Sobukwe took up the issues of the nursing students at Lovedale and on many platforms raised their plight. In his address to the students at Fort Hare, he said the following in relation to the plight of the nursing students: “The troubles at the college are part and parcel of the broad struggle. We must fight for freedom to call our soul our own, and we must pay the price.” This couple was to pay the price for their entire lives for daring a system of racist rule.

Upon completion of her studies, Veronica was employed as a nursing sister at McCord hospital and was soon transferred to Ladysmith Hospital.

By this time, Sobukwe was a teacher in Standerton, and they would meet when she visited her family in Soweto. According to Mr Hleko, who was one of Sobukwe’s students, the couple would meet at a train station, and in some cases, she would visit him in Standerton when she was on leave.

On June 6, 1954, Sobukwe paid a lobola of £100 to secure the hand of Veronica in marriage. Thereafter, a matrimonial ceremony was held at the St Paul’s Anglican Church in Jabavu, Soweto. Sobukwe had taken up a new post as a lecturer at Wits University.

The couple moved to their new home in Mofolo, and they were blessed with four children Miliswa, Dinilesizwe and twins Dedanizizwe and Dalindyebo.

Veronica was now working at Mofolo clinic and played a behind-the-scene role in supporting her husband and the Africanists, who were increasingly becoming opposed to the presence of the Communist Party in the affairs of the ANC.

When Sobukwe left his house on the fateful day of March 21, to hand himself over for arrest, she accompanied him in that brief march and separated when she took her way to work.

She was well aware that anything could happen to him. She knew that they met in the Struggle and it was thus a life of struggle.

By midday of March 25, 1960, she was hurriedly fetched from work by the police who demanded to search their house for any incriminating evidence against her husband. Sobukwe was arrested and was an awaiting trial prisoner at the Fort prison in the wake of Sharpeville.

When her husband was sentenced to three years for incitement against the passes, she was sent from pillar to post when the prison officials hid his place of imprisonment.

When he was due to be released, she was so delighted that she planned a big welcome party for family and friends only to receive a letter informing her that he would not be coming home.

She wrote a letter demanding answers as to why was he kept in prison after finishing his lawful sentence.
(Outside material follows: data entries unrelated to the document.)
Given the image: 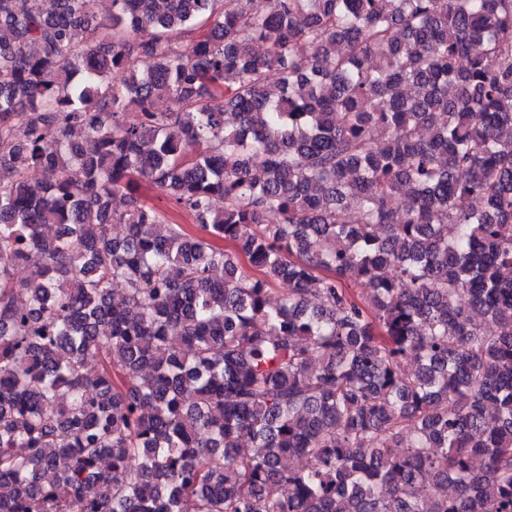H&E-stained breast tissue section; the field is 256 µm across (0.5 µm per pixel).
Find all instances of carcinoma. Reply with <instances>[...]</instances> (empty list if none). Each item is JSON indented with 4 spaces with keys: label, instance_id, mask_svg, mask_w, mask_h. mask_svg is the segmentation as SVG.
Returning <instances> with one entry per match:
<instances>
[{
    "label": "carcinoma",
    "instance_id": "obj_1",
    "mask_svg": "<svg viewBox=\"0 0 512 512\" xmlns=\"http://www.w3.org/2000/svg\"><path fill=\"white\" fill-rule=\"evenodd\" d=\"M111 2L0 0V512H512V0Z\"/></svg>",
    "mask_w": 512,
    "mask_h": 512
}]
</instances>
That began another long and painful six years of loneliness, lobbying and travelling to Robben Island.

In 1964 she made a case for her husband to be granted an exit permit but this was flatly refused. Year after year she endured the wrath of Vorster and his minister of Justice, Pelser.

She lobbied Helen Suzman to raise her husband’s plight, including his ill health, to no avail.

When Sobukwe wrote an urgent letter to her in 1969 asking her to visit him urgently, the regime knew that something was amiss and they hurriedly released him to banishment in Kimberley.

She was told some months later that her husband had been released and she relished the idea of being reunited.

His health had deteriorated, and she nursed him and even demanded that he be allowed to see a specialist in Johannesburg.

Her brother-in-law, Dr Fabian Robeiro, did much to attend to Sobukwe and referred him when the latter managed to get that rare permission to travel to Johannesburg.

Veronica was an unassuming person who kept her peace to herself. She loved her husband and stood besides him for all their troubled lives. Farewell daughter of Azania.